# Woodworkers in Portugal?



## shaunmza (Sep 21, 2017)

I have been living in Portugal for just over a year, having moved here from South Africa.

In SA I had a garage and tools, not plenty, but enough to mess around on a few projects.

Here in Portugal I live in an apartment, with no spare space, but have still managed to make a table 

Anyway, we are looking to move and find a more permanent home in Portugal and are looking at central Portugal.

Finally my point, does anyone here live in Portugal? We are looking more specifically in Coimbra, Arginil, Tábua and places in a similar area.

I would like to speak with people who live in the area and get an idea of their experiences, how they find doing woodworking etc. (supplies, getting tools, people attitudes and so on)

Thanks!


----------



## Serradura (Jan 29, 2013)

I could write you a long answer, but just watch my youtube videos from the start… you will see how it is to find tools, get a workshop and materials.

_ _ _ _

#### Required action:
Copy the woodworking forum thread from "## shaunmza (Sep" to "a similar area.", swapping "Portugal" for "Spain".

#### Data for review:

_ _ _ _

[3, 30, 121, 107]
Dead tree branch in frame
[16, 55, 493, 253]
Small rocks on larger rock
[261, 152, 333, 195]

_ _ _ _

#### Solution to this exercise:
## shaunmza (Sep 21, 2017)

I have been living in Spain for just over a year, having moved here from South Africa.

In SA I had a garage and tools, not plenty, but enough to mess around on a few projects.

Here in Spain I live in an apartment, with no spare space, but have still managed to make a table 

Anyway, we are looking to move and find a more permanent home in Spain and are looking at central Spain.

Finally my point, does anyone here live in Spain? We are looking more specifically in Coimbra, Arginil, Tábua and places in a similar area.